New projections of Hurricane Sandy's course released Thursday night are showing that instead of making a direct landfall near New York City, the storm may head further south than predicted, ultimately striking in the mid-Atlantic region.
According to the Washington Post, the new storm-tracking models place Hurricane Sandy’s landfall in the vicinity of New Jersey and Delaware. Other models say the storm could hit as far south as Norfolk, Va. Previously, the models were prediction a New York City landing.

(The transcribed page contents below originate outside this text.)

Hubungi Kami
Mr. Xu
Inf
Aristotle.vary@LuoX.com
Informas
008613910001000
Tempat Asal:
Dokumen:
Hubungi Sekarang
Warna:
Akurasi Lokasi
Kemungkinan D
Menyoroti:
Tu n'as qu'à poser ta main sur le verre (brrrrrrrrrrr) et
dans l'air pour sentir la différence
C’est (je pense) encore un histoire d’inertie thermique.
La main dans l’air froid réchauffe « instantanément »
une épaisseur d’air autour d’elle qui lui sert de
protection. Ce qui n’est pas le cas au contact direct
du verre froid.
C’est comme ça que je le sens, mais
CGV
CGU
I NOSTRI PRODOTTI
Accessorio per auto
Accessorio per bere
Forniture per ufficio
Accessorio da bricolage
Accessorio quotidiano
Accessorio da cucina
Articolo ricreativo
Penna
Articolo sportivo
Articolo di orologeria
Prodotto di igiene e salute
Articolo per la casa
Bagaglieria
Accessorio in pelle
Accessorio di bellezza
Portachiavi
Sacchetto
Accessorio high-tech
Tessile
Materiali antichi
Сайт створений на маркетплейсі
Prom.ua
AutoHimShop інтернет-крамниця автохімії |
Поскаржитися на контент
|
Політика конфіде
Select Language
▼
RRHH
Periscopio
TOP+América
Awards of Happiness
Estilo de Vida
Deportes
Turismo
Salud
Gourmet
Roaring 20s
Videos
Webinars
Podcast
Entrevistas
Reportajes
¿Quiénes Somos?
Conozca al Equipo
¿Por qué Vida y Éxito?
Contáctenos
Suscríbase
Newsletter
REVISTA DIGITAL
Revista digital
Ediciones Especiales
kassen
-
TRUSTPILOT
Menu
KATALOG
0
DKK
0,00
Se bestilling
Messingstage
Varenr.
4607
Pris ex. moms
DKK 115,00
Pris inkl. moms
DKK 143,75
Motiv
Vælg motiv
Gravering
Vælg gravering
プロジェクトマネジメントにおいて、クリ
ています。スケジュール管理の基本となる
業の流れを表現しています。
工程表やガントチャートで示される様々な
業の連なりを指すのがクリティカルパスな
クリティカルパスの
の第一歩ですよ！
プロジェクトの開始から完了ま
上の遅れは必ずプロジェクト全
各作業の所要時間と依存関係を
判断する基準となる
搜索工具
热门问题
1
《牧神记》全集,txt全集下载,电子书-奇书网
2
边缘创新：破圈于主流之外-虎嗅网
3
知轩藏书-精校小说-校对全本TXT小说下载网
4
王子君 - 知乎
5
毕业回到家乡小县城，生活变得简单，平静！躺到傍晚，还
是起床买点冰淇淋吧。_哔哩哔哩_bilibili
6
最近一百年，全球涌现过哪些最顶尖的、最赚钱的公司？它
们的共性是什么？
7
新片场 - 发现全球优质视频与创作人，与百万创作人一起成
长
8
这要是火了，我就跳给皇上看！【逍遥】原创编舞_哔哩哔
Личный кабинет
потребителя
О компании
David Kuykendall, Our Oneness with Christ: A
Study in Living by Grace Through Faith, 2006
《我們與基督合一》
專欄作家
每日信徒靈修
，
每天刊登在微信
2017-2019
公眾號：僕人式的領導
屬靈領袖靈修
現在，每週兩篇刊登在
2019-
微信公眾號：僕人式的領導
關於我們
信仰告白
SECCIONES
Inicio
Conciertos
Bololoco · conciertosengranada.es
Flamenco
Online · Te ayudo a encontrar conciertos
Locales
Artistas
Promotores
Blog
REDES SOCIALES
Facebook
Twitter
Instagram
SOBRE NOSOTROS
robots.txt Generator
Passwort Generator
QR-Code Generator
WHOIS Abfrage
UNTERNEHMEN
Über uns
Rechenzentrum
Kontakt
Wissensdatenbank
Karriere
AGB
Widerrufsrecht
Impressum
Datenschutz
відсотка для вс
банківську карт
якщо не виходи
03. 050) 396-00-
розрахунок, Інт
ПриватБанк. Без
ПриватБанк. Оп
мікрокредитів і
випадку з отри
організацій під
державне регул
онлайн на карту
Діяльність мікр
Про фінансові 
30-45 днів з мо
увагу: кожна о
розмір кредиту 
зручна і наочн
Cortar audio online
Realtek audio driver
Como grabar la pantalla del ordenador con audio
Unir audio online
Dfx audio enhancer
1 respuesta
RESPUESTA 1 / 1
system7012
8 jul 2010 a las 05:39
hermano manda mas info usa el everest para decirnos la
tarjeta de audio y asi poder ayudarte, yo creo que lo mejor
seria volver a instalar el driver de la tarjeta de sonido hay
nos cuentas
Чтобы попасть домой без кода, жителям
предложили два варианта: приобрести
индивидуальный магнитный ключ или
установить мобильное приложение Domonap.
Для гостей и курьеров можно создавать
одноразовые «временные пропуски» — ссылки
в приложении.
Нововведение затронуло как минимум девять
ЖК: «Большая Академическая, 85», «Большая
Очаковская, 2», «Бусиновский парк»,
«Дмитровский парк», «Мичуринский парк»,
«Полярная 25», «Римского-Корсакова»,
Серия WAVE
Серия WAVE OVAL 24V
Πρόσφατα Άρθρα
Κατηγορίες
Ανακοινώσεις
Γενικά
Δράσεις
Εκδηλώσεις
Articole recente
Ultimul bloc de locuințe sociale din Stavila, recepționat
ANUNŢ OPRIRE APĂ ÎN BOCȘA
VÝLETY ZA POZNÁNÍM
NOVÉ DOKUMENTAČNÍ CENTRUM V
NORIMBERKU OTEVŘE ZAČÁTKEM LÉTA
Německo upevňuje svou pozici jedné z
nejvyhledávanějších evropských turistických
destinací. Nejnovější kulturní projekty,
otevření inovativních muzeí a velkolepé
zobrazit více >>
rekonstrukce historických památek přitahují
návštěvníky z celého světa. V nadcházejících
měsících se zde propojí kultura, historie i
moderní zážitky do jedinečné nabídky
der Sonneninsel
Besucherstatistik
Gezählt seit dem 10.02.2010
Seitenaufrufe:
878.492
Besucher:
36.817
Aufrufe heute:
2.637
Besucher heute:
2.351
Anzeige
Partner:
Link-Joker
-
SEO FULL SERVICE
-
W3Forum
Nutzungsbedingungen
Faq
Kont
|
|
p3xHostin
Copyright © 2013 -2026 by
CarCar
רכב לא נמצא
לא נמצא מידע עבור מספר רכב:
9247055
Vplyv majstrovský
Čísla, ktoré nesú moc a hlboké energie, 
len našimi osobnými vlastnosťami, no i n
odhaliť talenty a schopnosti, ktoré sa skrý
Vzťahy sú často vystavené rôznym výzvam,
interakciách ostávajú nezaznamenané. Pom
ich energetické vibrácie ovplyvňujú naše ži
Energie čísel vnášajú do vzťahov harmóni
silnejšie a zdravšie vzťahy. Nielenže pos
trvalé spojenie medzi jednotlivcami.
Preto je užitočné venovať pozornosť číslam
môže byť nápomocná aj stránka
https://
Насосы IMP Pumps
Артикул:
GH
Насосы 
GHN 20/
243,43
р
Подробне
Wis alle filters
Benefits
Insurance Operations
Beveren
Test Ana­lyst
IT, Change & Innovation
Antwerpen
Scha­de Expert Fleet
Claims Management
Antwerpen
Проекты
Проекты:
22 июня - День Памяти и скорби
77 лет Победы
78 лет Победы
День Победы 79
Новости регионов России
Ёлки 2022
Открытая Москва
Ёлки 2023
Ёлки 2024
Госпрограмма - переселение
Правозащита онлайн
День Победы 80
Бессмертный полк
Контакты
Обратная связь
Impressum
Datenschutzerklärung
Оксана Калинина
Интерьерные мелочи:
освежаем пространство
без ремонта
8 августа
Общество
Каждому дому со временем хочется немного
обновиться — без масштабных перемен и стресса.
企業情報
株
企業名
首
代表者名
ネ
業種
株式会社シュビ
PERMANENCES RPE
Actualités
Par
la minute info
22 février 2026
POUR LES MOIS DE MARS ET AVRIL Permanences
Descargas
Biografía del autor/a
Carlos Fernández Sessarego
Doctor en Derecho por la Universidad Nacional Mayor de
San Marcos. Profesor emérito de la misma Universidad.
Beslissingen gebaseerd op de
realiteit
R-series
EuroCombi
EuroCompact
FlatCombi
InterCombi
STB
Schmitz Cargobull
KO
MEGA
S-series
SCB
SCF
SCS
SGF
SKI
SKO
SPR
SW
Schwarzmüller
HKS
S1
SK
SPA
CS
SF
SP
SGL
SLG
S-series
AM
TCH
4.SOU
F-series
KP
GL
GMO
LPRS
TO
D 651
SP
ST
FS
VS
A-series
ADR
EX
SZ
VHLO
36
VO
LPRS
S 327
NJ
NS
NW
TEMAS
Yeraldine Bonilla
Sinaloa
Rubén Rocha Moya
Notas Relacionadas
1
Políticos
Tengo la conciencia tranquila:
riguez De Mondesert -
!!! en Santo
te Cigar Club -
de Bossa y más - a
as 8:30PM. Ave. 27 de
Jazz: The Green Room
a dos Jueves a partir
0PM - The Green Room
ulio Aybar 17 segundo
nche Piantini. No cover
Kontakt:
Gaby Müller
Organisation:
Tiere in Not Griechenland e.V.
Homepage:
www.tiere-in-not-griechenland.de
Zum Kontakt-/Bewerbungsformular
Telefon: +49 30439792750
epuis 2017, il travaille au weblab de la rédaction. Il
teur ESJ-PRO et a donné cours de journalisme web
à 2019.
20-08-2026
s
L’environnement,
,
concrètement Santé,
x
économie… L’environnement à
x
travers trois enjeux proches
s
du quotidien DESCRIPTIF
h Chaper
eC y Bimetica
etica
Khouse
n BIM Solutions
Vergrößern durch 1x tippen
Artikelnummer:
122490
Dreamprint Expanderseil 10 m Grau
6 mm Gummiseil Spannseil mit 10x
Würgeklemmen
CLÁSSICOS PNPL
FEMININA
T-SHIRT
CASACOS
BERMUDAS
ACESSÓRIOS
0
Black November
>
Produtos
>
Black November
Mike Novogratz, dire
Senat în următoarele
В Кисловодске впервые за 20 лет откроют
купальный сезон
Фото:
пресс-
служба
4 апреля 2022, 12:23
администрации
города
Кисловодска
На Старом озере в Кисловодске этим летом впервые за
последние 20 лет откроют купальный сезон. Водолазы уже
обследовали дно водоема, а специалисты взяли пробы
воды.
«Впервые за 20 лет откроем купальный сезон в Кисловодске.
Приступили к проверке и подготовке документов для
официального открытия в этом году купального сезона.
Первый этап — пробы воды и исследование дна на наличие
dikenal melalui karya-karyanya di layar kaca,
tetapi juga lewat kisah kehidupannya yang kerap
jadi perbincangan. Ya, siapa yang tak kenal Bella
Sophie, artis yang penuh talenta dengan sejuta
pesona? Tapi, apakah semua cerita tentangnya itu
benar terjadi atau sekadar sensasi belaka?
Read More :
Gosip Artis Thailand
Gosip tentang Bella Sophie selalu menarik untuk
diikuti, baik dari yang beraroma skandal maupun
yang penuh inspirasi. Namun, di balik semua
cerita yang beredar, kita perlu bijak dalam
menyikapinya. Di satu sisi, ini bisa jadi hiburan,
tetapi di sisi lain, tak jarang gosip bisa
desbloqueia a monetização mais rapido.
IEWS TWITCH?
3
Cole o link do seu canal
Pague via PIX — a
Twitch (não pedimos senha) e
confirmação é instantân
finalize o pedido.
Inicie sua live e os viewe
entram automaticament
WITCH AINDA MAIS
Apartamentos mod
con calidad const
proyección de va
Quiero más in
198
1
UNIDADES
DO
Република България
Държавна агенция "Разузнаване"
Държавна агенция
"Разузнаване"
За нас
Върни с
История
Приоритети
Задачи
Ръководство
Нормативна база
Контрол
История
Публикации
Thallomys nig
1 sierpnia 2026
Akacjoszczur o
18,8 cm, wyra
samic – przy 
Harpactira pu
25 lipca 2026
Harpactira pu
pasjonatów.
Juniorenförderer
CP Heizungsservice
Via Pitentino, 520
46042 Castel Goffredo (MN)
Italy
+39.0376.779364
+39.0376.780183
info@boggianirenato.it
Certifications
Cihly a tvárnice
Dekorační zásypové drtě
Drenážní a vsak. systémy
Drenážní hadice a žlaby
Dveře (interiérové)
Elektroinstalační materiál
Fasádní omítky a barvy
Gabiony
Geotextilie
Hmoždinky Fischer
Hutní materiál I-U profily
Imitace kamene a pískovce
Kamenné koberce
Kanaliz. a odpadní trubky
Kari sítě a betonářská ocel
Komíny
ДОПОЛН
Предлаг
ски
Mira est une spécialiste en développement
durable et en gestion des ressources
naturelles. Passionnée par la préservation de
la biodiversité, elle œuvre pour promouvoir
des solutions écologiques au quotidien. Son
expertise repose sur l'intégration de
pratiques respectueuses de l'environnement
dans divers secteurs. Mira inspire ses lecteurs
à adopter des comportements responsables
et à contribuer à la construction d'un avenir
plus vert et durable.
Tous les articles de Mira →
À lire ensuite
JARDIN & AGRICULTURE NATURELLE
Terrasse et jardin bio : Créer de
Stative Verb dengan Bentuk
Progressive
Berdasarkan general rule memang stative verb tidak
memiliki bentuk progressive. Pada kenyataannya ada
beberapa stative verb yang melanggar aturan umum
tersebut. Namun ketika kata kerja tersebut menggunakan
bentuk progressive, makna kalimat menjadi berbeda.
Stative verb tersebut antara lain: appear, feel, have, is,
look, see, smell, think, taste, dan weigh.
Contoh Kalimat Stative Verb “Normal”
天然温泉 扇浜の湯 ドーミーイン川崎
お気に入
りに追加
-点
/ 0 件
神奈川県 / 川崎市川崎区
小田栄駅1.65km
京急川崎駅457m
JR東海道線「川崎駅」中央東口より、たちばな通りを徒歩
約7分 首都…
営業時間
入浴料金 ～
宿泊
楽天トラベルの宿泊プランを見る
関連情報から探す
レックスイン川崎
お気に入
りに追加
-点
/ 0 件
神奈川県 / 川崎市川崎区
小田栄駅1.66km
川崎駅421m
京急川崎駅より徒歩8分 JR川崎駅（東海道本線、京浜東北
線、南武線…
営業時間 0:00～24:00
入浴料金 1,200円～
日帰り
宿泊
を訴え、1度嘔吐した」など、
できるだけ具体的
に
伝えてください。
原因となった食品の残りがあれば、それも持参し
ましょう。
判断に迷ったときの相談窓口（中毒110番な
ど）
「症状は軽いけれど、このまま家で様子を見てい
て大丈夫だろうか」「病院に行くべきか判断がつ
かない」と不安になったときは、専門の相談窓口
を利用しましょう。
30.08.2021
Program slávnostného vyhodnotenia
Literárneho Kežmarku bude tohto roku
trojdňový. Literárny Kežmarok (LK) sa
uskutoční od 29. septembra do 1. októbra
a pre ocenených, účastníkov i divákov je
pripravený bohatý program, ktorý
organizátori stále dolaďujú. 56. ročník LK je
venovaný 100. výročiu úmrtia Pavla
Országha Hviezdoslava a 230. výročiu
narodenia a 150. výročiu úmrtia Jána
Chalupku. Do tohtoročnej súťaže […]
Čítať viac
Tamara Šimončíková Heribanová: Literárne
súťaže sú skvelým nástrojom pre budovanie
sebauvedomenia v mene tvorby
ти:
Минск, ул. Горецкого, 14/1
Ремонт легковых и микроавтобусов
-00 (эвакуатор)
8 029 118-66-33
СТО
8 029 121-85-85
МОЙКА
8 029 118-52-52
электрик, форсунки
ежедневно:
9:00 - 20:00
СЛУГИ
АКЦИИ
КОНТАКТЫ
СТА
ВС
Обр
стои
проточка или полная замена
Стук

A mid-Atlantic hit could be disastrous for the region, leading to extensive flooding and building damage from Washington, D.C., up to New Jersey. However, the Post notes that the storm could still shift from its projected path.
As Sandy approaches the Northeast, it is expected to merge with an eastern-moving snowstorm from the Midwest to create a “Frankenstorm” that is already being compared to 1991’s “Perfect Storm.”
According to a Thursday night advisory from the National Hurricane Center in Miami, the center of Hurricane Sandy was about 15 miles south-southwest of the Bahamas, approaching the island chain at 13 mph with maximum sustained winds decreasing to 90 mph. Hurricane force winds extended out 30 miles from the center, while tropical storm force winds extended outward up to 165 miles. Sandy is expected to remain a Category 2 storm throughout the week, though some weakening is expected in the next 48 hours as it moves north through the Bahamas.
Currently, a hurricane warning is in effect for the northwestern Bahamas, while tropical storm warnings and watches are in effect for various parts of Florida’s east coast.